### Trecho do documento
Pedro Osório: Prefeitura e gestão da Santa Casa avaliam os dois anos de intervenção

Reunião da administração municipal promoveu balanço das ações realizadas ao longo dos dois anos de intervenção. (Foto: Divulgação/Prefeitura Municipal de Pedro Osório)

Passados dois anos de intervenção municipal na Santa Casa de Misericórdia, a administração se reuniu para avaliar as ações durante o período. Em encontro no gabinete, no dia 2 de março, o prefeito Moacir Alves (MDB), o Chola, reuniu-se com o vice-prefeito Cal Oliveira (PDT), o coordenador-geral de Administração e interventor da Santa Casa, Ricardo Alves, o secretário de Saúde, Kiko Lucas, o gestor Administrador da Santa Casa, Gennaro Buonocore Netto e o gestor Financeiro da instituição, Rubilar Calmon.

A Prefeitura assumiu a gestão da Santa Casa em 10 de fevereiro de 2021, diante da possibilidade de fechamento da instituição. De acordo com o relatório inicial, as dívidas acumuladas ao longo dos anos chegaram a quase R$ 7 milhões, somando pendências trabalhistas, previdenciárias, de energia elétrica e saneamento.

Outro grande impacto surgiu em agosto de 2021. O prédio onde funciona a Santa Casa foi penhorado pela 1ª Vara Federal de Pelotas, por causa de uma dívida fiscal com a Fazenda Nacional. Essas dificuldades foram contornadas e no mesmo ano, através de um acordo com a Procuradoria Geral da Fazenda Nacional (PGFN), um débito de mais R$ 3,4 milhões com a União foi reduzido para menos da metade e o pagamento foi parcelado.

### Instruções
**a)** Copie do texto sobre a Santa Casa tudo o que vai de "Passados dois anos" até "instituição, Rubilar Calmon.".
**b)** Segundo o texto sobre a Santa Casa, em que data a Prefeitura assumiu a gestão da instituição?

Dados registrados
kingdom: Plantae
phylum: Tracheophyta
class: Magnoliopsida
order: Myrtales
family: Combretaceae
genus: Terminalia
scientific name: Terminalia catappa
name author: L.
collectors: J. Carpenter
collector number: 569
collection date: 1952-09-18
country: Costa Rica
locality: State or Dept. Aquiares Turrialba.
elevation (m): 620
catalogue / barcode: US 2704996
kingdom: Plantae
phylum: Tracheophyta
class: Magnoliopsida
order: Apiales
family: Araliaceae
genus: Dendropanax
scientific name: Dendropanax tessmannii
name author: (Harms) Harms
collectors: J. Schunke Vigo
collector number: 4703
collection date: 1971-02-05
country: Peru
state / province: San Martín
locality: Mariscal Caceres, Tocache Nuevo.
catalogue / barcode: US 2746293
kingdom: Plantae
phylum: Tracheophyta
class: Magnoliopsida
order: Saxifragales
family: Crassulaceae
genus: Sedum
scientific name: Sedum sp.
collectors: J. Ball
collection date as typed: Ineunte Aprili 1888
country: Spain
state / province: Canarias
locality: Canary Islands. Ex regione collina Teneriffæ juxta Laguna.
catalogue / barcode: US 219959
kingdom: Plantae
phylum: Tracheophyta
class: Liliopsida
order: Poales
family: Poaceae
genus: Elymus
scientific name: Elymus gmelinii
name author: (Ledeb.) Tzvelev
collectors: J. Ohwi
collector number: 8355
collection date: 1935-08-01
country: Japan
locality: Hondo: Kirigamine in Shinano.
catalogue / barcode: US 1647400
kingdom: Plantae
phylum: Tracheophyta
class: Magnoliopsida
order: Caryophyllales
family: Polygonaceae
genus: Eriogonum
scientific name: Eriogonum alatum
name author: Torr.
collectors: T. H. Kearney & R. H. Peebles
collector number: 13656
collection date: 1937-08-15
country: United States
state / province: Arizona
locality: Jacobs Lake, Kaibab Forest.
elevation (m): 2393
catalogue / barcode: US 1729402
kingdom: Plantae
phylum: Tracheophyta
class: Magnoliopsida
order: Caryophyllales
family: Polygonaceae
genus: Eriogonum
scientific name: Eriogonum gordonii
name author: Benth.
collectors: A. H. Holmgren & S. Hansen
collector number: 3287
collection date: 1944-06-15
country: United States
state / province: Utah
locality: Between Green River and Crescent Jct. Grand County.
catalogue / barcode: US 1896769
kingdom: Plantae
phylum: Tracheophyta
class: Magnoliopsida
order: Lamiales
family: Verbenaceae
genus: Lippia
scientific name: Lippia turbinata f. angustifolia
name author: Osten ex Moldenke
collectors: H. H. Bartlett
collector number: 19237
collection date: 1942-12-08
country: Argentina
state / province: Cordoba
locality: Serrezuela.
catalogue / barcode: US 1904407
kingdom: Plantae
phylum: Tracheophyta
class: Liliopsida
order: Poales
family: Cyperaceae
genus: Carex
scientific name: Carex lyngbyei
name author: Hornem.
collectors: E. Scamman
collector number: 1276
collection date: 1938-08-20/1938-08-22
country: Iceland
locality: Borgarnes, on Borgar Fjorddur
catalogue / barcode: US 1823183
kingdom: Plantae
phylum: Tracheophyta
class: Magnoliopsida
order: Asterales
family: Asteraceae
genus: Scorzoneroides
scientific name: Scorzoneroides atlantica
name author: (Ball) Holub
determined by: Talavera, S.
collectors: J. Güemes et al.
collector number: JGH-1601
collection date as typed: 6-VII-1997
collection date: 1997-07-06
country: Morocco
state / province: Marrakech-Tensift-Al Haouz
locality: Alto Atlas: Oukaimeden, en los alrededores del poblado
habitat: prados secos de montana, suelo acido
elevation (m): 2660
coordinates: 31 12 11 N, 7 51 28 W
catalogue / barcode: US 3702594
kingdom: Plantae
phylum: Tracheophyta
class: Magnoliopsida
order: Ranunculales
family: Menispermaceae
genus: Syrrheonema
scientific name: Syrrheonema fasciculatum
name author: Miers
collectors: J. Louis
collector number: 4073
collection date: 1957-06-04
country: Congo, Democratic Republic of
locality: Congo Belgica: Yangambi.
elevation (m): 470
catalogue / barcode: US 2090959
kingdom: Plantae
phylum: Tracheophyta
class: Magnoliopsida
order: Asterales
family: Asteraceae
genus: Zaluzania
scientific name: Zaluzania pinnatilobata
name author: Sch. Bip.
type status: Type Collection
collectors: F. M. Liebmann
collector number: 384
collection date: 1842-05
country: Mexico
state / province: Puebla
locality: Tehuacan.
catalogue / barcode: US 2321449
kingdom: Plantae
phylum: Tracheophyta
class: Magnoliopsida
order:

### Respostas do exercício
**a)**
Passados dois anos de intervenção municipal na Santa Casa de Misericórdia, a administração se reuniu para avaliar as ações durante o período. Em encontro no gabinete, no dia 2 de março, o prefeito Moacir Alves (MDB), o Chola, reuniu-se com o vice-prefeito Cal Oliveira (PDT), o coordenador-geral de Administração e interventor da Santa Casa, Ricardo Alves, o secretário de Saúde, Kiko Lucas, o gestor Administrador da Santa Casa, Gennaro Buonocore Netto e o gestor Financeiro da instituição, Rubilar Calmon.

**b)** Em 10 de fevereiro de 2021.